Continue the text below on whether the output of forensic software can be treated as established fact, beginning right after its last sentence.

→ **TEXT PROVIDED**:
Segment Open

Established fact, or inherited assumption?
Counsel sets a printout of the device report on the rail and begins, almost gently.
"You've presented this device's output to the court as established fact. That rests on the presumption that the system was operating correctly, the same presumption that sent innocent subpostmasters to prison. What can you actually produce, error logs, audit records, change-control history, to show this system was working correctly rather than asking the jury to assume it?"
"I couldn't find it, your honour, so it mustn't be there"
In 2010, the man who runs the testing lab published a confession for a title. James Lyle, the computer scientist who heads NIST's Computer Forensic Tool Testing program, called his paper "If error rate is such a simple concept, why don't I have one for my forensic tool yet?" He had been testing these tools since 2000. He still could not hand you a number.

Segment Closed

→ **AVAILABLE DATA**:
Segment Open

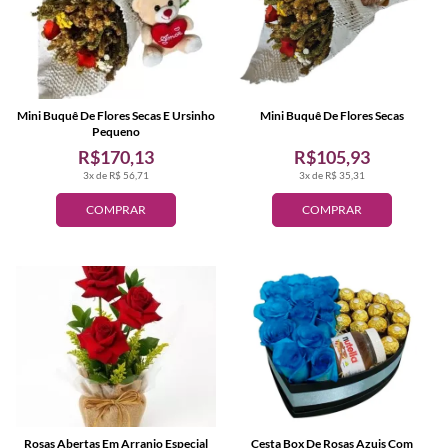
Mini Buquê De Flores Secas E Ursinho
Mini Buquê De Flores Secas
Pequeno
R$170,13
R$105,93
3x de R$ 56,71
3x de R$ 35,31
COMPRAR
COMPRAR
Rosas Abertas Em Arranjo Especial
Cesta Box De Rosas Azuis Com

Segment Closed
Segment Open

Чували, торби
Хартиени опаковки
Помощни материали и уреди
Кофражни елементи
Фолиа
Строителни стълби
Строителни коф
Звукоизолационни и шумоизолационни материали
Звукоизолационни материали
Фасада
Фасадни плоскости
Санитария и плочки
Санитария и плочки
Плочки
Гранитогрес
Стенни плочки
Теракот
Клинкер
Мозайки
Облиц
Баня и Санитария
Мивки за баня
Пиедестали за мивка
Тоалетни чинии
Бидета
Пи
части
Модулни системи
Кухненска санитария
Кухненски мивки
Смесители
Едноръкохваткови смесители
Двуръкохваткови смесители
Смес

Segment Closed

→ **RESPONSE AREA**:
The reason matters in the witness box. A soil test for some chemical has a stable error rate because its failures are random. They scatter, so you can model them. Digital tools don't fail like that. They fail systematically: the same drive, the same operating system, the same interface, and the tool drops the same data every time. Lyle's own example is the imaging tool SafeBack. On one test it copied 3,335,472 sectors and got 1,008 of them wrong, an error rate of 0.0003. On most other runs it was perfect: zero. Same tool. Whichever number you quote misrepresents all the others. A write blocker, as Lyle put it, does not have a 3% failure rate. It "either works or it fails." There is no average to give a jury.
“I couldn't find it your honour, it mustn't be there!”
A decade of that testing, written up by Barbara Guttman, Lyle and Rick Ayers in "Ten Years of Computer Forensic Tool Testing," reads as a catalogue of tools failing silently. Some skip the last sectors of an NTFS partition because "those sectors are not used to contain user data," and overwrite them with a block already acquired. When a bad sector turns up on a Linux ATA acquisition, seven readable sectors around it get replaced with zeros. Gone, no warning. The same tool over a different interface drops a different, variable number. None of it throws an error. The report still looks correct.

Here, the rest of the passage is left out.